While law enforcement officials are excited about the hope of using location data to locate suspects in a criminal investigation, the cops note that they do not charge a person just because the show they are in the Google database. Speaking where, Sensorvault is reported to contain location data covering hundreds of millions of devices dating back to 1
Law enforcement officials who spoke at Times only said that Google may respond to requests for such information. They recall that Apple said it was unable to provide such location data. But an intelligence analyst at the sheriff's office in San Mateo County, California said that based on his experience, Google has location data available for most Android phones and some iPhones.

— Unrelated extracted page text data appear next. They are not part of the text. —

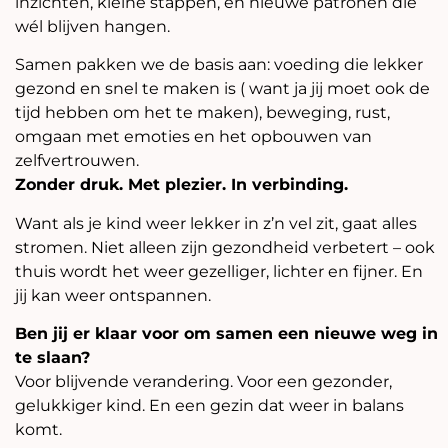
inzichten, kleine stappen, en nieuwe patronen die
wél blijven hangen.
Samen pakken we de basis aan: voeding die lekker
gezond en snel te maken is ( want ja jij moet ook de
tijd hebben om het te maken), beweging, rust,
omgaan met emoties en het opbouwen van
zelfvertrouwen.
Zonder druk. Met plezier. In verbinding.
Want als je kind weer lekker in z’n vel zit, gaat alles
stromen. Niet alleen zijn gezondheid verbetert – ook
thuis wordt het weer gezelliger, lichter en fijner. En
jij kan weer ontspannen.
Ben jij er klaar voor om samen een nieuwe weg in
te slaan?
Voor blijvende verandering. Voor een gezonder,
gelukkiger kind. En een gezin dat weer in balans
komt.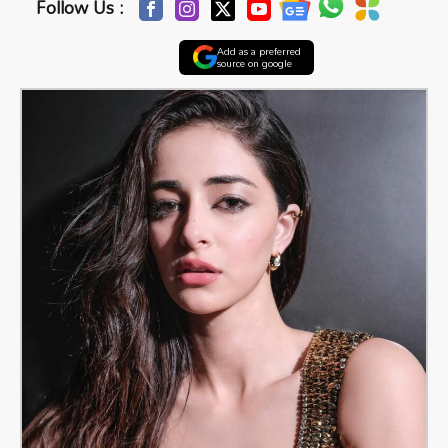
Follow Us :
Add as a preferred
source on google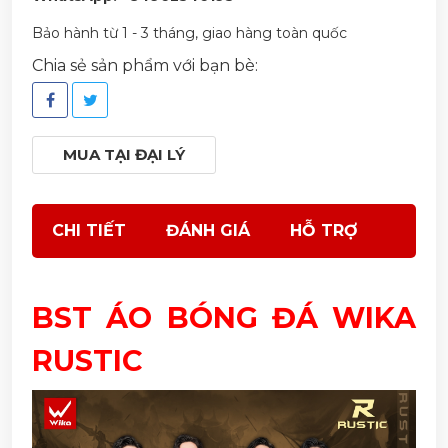
Bảo hành từ 1 - 3 tháng, giao hàng toàn quốc
Chia sẻ sản phẩm với bạn bè:
MUA TẠI ĐẠI LÝ
CHI TIẾT
ĐÁNH GIÁ
HỖ TRỢ
BST ÁO BÓNG ĐÁ WIKA
RUSTIC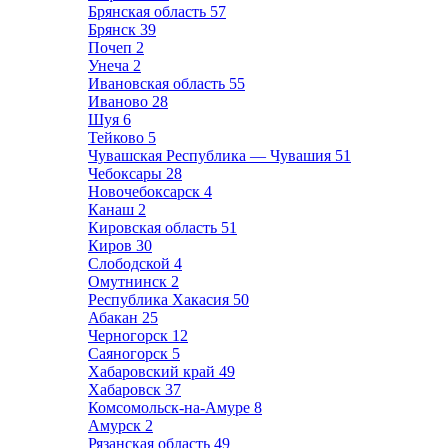
Брянская область
57
Брянск
39
Почеп
2
Унеча
2
Ивановская область
55
Иваново
28
Шуя
6
Тейково
5
Чувашская Республика — Чувашия
51
Чебоксары
28
Новочебоксарск
4
Канаш
2
Кировская область
51
Киров
30
Слободской
4
Омутнинск
2
Республика Хакасия
50
Абакан
25
Черногорск
12
Саяногорск
5
Хабаровский край
49
Хабаровск
37
Комсомольск-на-Амуре
8
Амурск
2
Рязанская область
49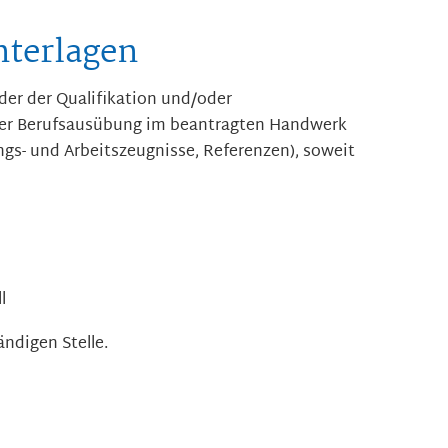
nterlagen
er der Qualifikation und/oder
der Berufsausübung im beantragten Handwerk
ngs- und Arbeitszeugnisse, Referenzen), soweit
l
ändigen Stelle.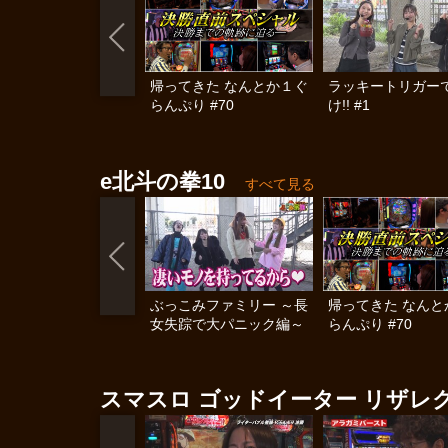
帰ってきた なんとか１ぐ
ラッキートリガー
らんぷり #70
け!! #1
e北斗の拳10
すべて見る
ぶっこみファミリー ～長
帰ってきた なんと
女失踪で大パニック編～
らんぷり #70
スマスロ ゴッドイーター リザレ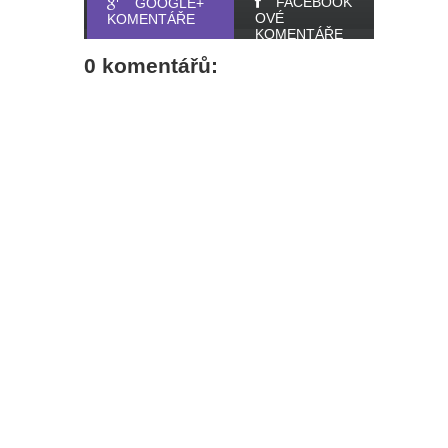
FACEBOOK
GOOGLE+
OVÉ
KOMENTÁŘE
KOMENTÁŘE
0 komentářů: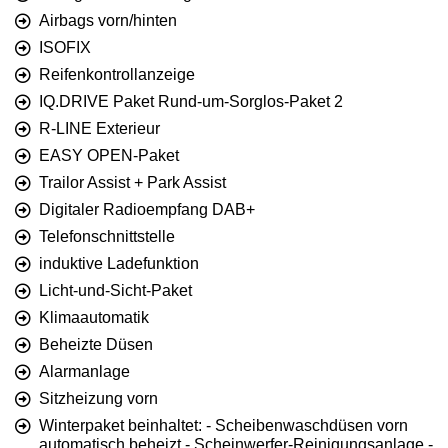
Airbags vorn/hinten
ISOFIX
Reifenkontrollanzeige
IQ.DRIVE Paket Rund-um-Sorglos-Paket 2
R-LINE Exterieur
EASY OPEN-Paket
Trailor Assist + Park Assist
Digitaler Radioempfang DAB+
Telefonschnittstelle
induktive Ladefunktion
Licht-und-Sicht-Paket
Klimaautomatik
Beheizte Düsen
Alarmanlage
Sitzheizung vorn
Winterpaket beinhaltet: - Scheibenwaschdüsen vorn
automatisch beheizt - Scheinwerfer-Reinigungsanlage -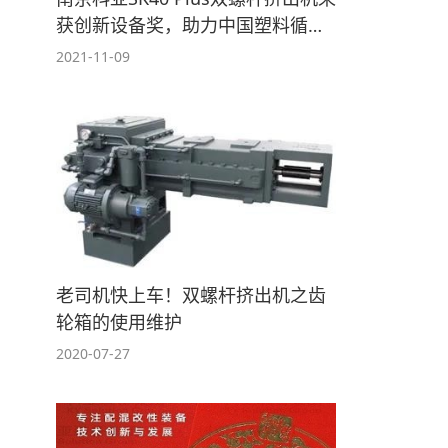
获创新设备奖，助力中国塑料循环
经济走向世界！
2021-11-09
老司机快上车！双螺杆挤出机之齿
轮箱的使用维护
2020-07-27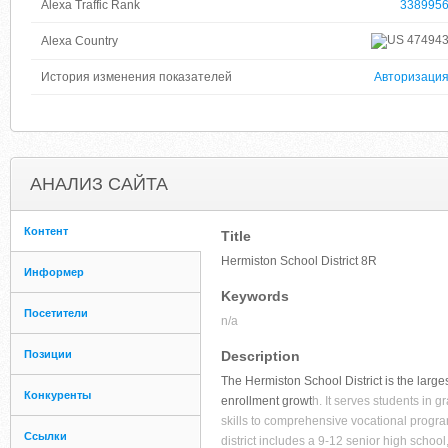
Alexa Traffic Rank
338995
47494
Alexa Country
История изменения показателей
Авторизаци
АНАЛИЗ САЙТА
Контент
Title
Hermiston School District 8R
Информер
Keywords
Посетители
n/a
Позиции
Description
The Hermiston School District is the large
Конкуренты
enrollment growt
h. It serves students in 
skills to comprehensive vocational progra
Ссылки
district includes a 9-12 senior high schoo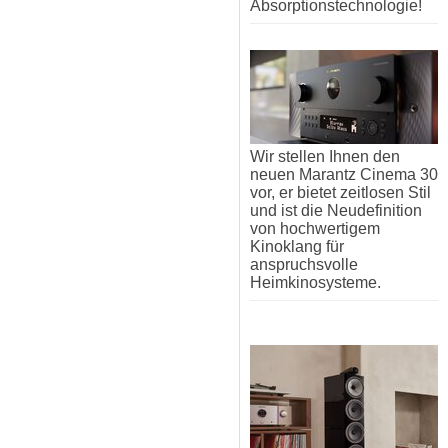
Absorptionstechnologie!
Wir stellen Ihnen den
neuen Marantz Cinema 30
vor, er bietet zeitlosen Stil
und ist die Neudefinition
von hochwertigem
Kinoklang für
anspruchsvolle
Heimkinosysteme.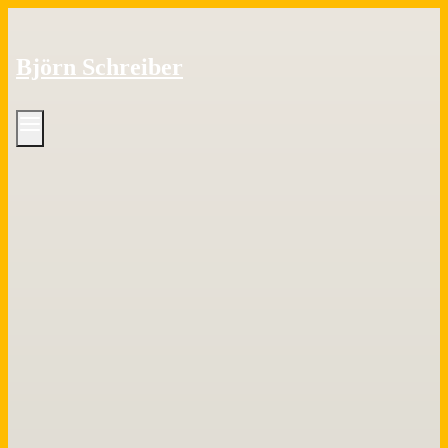
Zum
Inhalt
Björn Schreiber
springen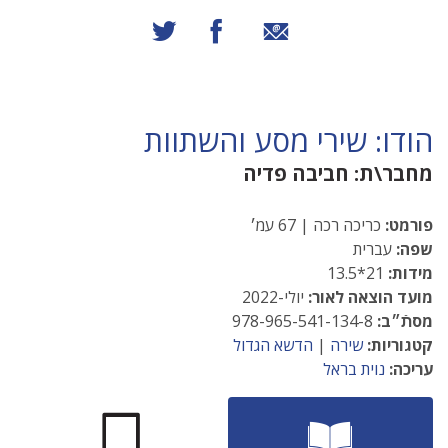
שיתוף באמצעות אימייל
שיתוף בפייסבוק
שיתוף בטוויטר
הודו: שירי מסע והשתוות
מחבר\ת:
חביבה פדיה
פורמט:
כריכה רכה | 67 עמ׳
שפה:
עברית
מידות:
21*13.5
מועד הוצאה לאור:
יולי-2022
מסתֿ״ב:
978-965-541-134-8
קטגוריות:
שירה
|
הדשא הגדול
עריכה:
נוית בראל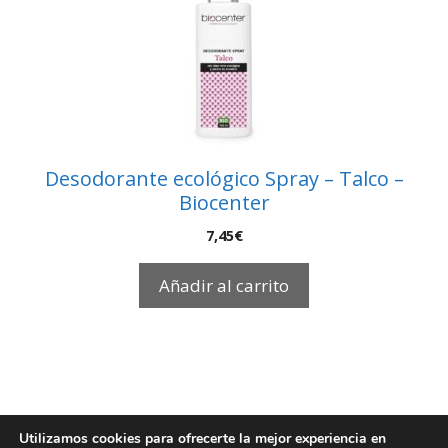
Desodorante ecológico Spray – Talco –
Biocenter
7,45
€
Añadir al carrito
Utilizamos cookies para ofrecerte la mejor experiencia en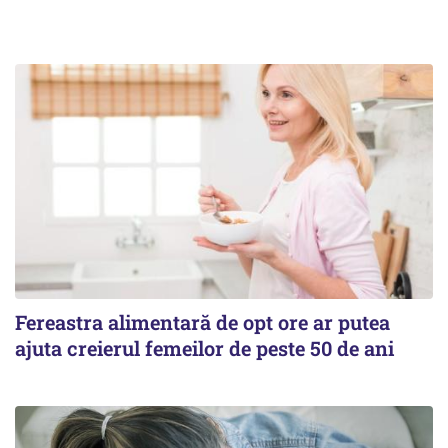
Fereastra alimentară de opt ore ar putea
ajuta creierul femeilor de peste 50 de ani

Information provided by Google not only helps police find suspects, it can lead them to witnesses who may have seen or heard something important during the execution of a crime. Despite the apparent usefulness of the Sensorvault database, some Google employees point out that the database was not created to deliver law enforcement needs and could generate inaccurate information.
With the increasing number of requests for information, the Google unit that provides law enforcement data is sinking. As a result, it may take up to six months for the police to get the information they want. A Google employee said it received 180 requests a week for data from its Sensorvault database.
Google location data "has not popped the answer like a ticker tape"
Also note law experts that innocent people is caught up in the location data provided by Google to the police. While information from Google is being sealed in some states, the data can be obtained through press and an innocent person may end up being named in the media as linked to a crime. And police have one way to get around the fourth amendment demand that a search warrant covers a limited area, and contains what may happen. To prove this is possible, most warrants say that most Americans have their own mobile phones and Google has location data on many of these phones. That is enough for a judge to issue a warrant in most cases.
Unknown how many warrants led to a arrest or a belief. A high-ranking prosecutor working for the state of Washington, Gary Ernsdorff, talked to some of these warrants and mentioned that data from Google "does not release an answer like a ticker tape, allegedly guilty of this year. " Suspects should still be investigated and Ernsdorff added, "We will not charge anyone just because Google said they were there."